#### QUESTIONS:
1/ From the prompt engineering article, reproduce word for word the part that opens with the words containing "LLM's Response" and closes with "without losing meaning.".
2/ Answer the following about the prompt engineering article:
(a) After how many hours of experimentation did the team return to a traditional ML approach for grouping similar articles?
(b) Which three labels does the classification prompt allow for customer reviews?
(c) To what kind of writing does the article compare a direct, to-the-point prompt?

#### SELECTED EXCERPT:
[Start of Attachment]

Prompt Engineering is the discipline of crafting prompts to give you the desired results out of an LLM. The name is a bit of a misnomer because prompt creation is more of an art than engineering. This article will give you the fundamental techniques that cover 80% of the discipline.
Creating good prompts requires experimentation and practice. There is no “one” way of doing things. Two prompt-engineers can achieve the same tasks with dramatically different prompts, hyperparameters, and techniques.
The typical design cycle of prompt includes: experimenting with 2-3 techniques, running through test-cases, slight adjustments, more testing, and so on…
Remember, LLMs are just auto-complete machines. Tasks that may seem trivial to humans can be incalculably hard for LLMs.
A simple anecdotal example: a client wanted us to group similar articles together. The goal of the project was to cluster without knowing the grouping in advance. We attempted to use an LLM, but it struggled to determine what was considered similar. Similar in terms of words, sentiment, style, content? As humans, we can evaluate all these categories and classify with ease. After 20+ hours of experimentation, we stuck to a traditional ML approach. LLMs just weren’t the right tool.
Zero Shot means the LLM was provided with no previous examples of the task you are asking it to do. This means directly asking a question or executing a task. With the vast corpus of data LLMs are trained on, this will be your primary strategy. It is the most human-like.
Write a recipe on how to cook Mac and Cheese
The word "learning" in “Zero Shot Learning” does not mean we are training or teaching the LLM through our prompt. The actual training is done during model creation. Rather, the LLM is “learning” to understand what you are trying to request and answering accordingly.
To get a more templated response, opt for Few-Shot Learning. This is where you provide previous examples on what you want the LLM to mimic. This is extremely powerful when you require output to be in a certain format. The following example asks the LLM to classify the type of review a customer left:
Classify whether the customer is "Satisfied", "Unsatisfied", or "Unsure" for the reviews below.
Customer Review: It was a pleasure working with these guys. Very professional and helped me save 10K annually!
Sentiment: Satisfied
Customer Review: I didn't hear back from them even though I emailed 10 times!
Sentiment: Unsatisfied
Customer: Concise, professional, and directly helped me implement what I needed. Thanks!
LLM's Response
Sentiment: Satisfied
LLMs understand your prompt best when it is direct and to the point (very much like Business Writing). The general rule of thumb is to be concise without losing meaning.
// Bad Example
I am starting a startup and need some help with the scoping. It is a SAAS Marketing platform
// Good Example
Write a business plan for a SAAS Marketing startup. Include a competitor analysis and brief financials overview.
Pretty simple, right?
LLMs are smart. Still, you want to make it as easy as possible for the LLM to understand you. Break down tasks to its most simple form.
// Bad Example
Compose a narrative chronicling the journeys of an animal in exploration
// Good Example
Write a short poem about a talking animal who goes on a adventure
For GPT-3.5 and Open-Source models, using these techniques made a huge difference in output quality. For models like GPT-4, prompt engineering is starting to matter less because of how smart the LLMs are becoming. For production scenarios, it is certainly best practice to optimize the prompts. For the everyday user though, treating it like a human works just fine.
Writing good prompts is a matter of practice and putting the work in. Even as an executive or manager, it is vitally important to understand and master this tool. Not only will it supercharge your productivity, but help you uncover new business use cases during the process.

[End of Attachment]

#### SUPPLIED RECORDS:
[Start of Attachment]

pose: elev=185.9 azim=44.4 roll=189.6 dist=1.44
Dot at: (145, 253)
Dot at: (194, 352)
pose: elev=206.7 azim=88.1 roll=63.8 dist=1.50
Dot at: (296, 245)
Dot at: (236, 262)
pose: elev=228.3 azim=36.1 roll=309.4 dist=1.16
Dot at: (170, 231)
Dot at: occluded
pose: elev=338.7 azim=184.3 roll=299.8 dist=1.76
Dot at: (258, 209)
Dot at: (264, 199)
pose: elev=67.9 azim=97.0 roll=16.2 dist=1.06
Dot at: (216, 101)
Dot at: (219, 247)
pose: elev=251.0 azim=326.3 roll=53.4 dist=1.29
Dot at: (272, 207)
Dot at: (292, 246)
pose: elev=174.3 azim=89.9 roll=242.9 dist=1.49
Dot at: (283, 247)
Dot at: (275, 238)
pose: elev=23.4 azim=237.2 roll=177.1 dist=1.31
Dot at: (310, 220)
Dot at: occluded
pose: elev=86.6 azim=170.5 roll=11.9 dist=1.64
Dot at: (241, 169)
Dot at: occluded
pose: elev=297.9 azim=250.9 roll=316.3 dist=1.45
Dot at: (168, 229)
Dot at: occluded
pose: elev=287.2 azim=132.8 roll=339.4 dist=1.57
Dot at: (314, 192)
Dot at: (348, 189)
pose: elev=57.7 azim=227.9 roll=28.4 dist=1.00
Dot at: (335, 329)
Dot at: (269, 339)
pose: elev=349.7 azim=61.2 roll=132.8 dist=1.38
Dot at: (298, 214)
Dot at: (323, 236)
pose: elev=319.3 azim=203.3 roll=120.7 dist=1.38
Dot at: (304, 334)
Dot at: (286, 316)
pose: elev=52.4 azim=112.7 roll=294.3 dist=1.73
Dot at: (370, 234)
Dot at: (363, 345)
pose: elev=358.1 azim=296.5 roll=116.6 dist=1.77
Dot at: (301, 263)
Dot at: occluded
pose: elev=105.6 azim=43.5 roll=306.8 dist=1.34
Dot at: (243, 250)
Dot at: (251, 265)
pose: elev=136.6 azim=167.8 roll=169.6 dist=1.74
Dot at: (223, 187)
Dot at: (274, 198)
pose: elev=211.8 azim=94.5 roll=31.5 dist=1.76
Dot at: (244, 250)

[End of Attachment]

#### RESPONSES IN ORDER:
1/
LLM's Response
Sentiment: Satisfied
LLMs understand your prompt best when it is direct and to the point (very much like Business Writing). The general rule of thumb is to be concise without losing meaning.

2/
(a) More than 20 hours ("20+ hours").
(b) "Satisfied", "Unsatisfied", and "Unsure".
(c) Business Writing.